Since 7.4 doesn't do lazy xid allocation it can't really tell that
nothing has been changed since the previous query was cached. So, if I'm
not missing something here, a query result cache would be useless anyway.

> .         How do I know if one query blocks the other ?

Examination of pg_catalog.pg_locks is certainly a start. It's trickier
with lots of short-running queries, though.

> .         Is there a way to log the long running queries in 7.4 ? If not is
> it available in any newer version ?

It's certainly available in 8.3, as log_min_duration_statement in
postgresql.conf . You can find out if it's in 7.4, and if not what
version it was introduced in, by looking through the documentation for
versions 7.4 and up.

--
Craig Ringer

Re: how does pg handle concurrent queries and same queries

From
Matthew Wakeling
Date:
On Mon, 28 Jul 2008, Faludi Gábor wrote:
> EXPLAIN ANALYZE SELECT DISTINCT letoltes.cid, count(letoltes.cid)  AS
> elofordulas FROM letoltes GROUP BY cid ORDER BY elofordulas DESC LIMIT 5;
>                                                               QUERY PLAN
>
-----------------------------------------------------------------------------------------------------------------------------------------
> Limit  (cost=9255.05..9255.09 rows=5 width=4) (actual  time=604.734..604.743 > rows=5 loops=1)
>   ->  Unique  (cost=9255.05..9257.26 rows=294 width=4) (actual time=604.732..604.737 rows=5 loops=1)
>         ->  Sort  (cost=9255.05..9255.79 rows=294 width=4) (actual time=604.730..604.732 rows=5 loops=1)
>               Sort Key: count(cid), cid
>               ->  HashAggregate  (cost=9242.26..9243.00 rows=294 width=4) (actual time=604.109..604.417 rows=373
loops=1)
>                     ->  Seq Scan on letoltes  (cost=0.00..6920.51 rows=464351 width=4) (actual time=0.022..281.413
rows=464351loops=1) 
> Total runtime: 604.811 ms

So this query is doing a sequential scan of the letoltes table for each
query.

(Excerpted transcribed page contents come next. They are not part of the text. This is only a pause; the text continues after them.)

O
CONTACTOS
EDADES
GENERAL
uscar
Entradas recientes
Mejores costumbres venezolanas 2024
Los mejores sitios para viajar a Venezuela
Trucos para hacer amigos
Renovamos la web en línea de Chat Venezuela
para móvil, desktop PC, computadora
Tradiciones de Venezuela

You may get some improvement by creating an index on cid and
clustering on that index, but probably not much.

Moving to Postgres 8.3 will probably help a lot, as it will allow multiple
queries to use the same sequential scan in parallel. That's assuming the
entire table isn't in cache.

Another solution would be to create an additional table that contains the
results of this query, and keep it up to date using triggers on the
original table. Then query that table instead.

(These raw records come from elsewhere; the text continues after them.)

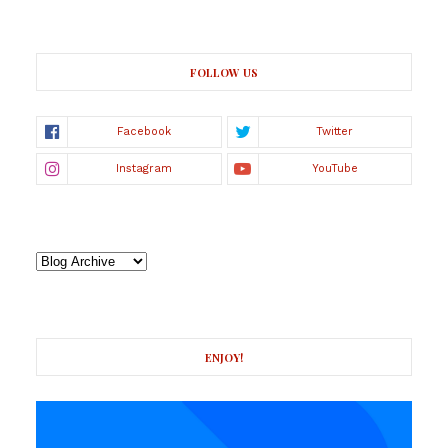
FOLLOW US
ENJOY!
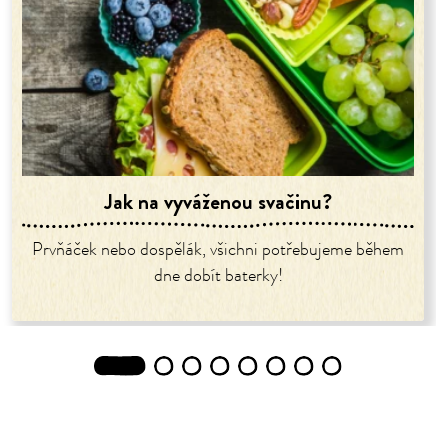
Jak na vyváženou svačinu?
Prvňáček nebo dospělák, všichni potřebujeme během
dne dobít baterky!
1
2
3
4
5
6
7
8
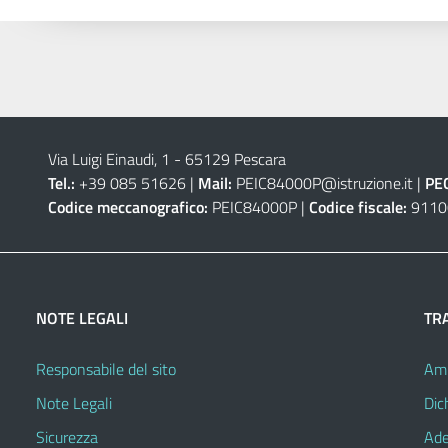
Via Luigi Einaudi, 1 - 65129 Pescara
Tel.:
+39 085 51626 |
Mail:
PEIC84000P@istruzione.it
|
PE
Codice meccanografico:
PEIC84000P |
Codice fiscale:
9110
NOTE LEGALI
TR
Responsabile del sito
Amm
Note Legali
Dic
Sicurezza
Ade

However, probably the best solution is to examine the problem and work out
if you can alter the application to make it avoid doing such an expensive
query so often. Perhaps it could cache the results.

Matthew

--
Psychotics are consistently inconsistent. The essence of sanity is to
be inconsistently inconsistent.

Re: how does pg handle concurrent queries and same queries

From
Alvaro Herrera
Date:
Craig Ringer wrote:
> Faludi Gábor wrote:
>
> > .         Why does the second and the later queries take the whole on second
> > if the dataset is the same . Shouldn't PG realise that the query is the same
> > so i give the user the same resultset ?
>
> That would require a result cache. I don't know if Pg even has a query
> result cache - I don't think so, but I'm not sure.

It doesn't.

--
Alvaro Herrera                                http://www.CommandPrompt.com/
PostgreSQL Replication, Consulting, Custom Development, 24x7 support

Re: how does pg handle concurrent queries and same queries

From
"Dennis Brakhane"
Date:
Slightly off-topic, but judging from the fact that you were able to
"fix" the query, it seems you have some way to modify the application
code itself. In that case, I'd try to implement caching (at least for
this statement) on the application side, for example with memcached.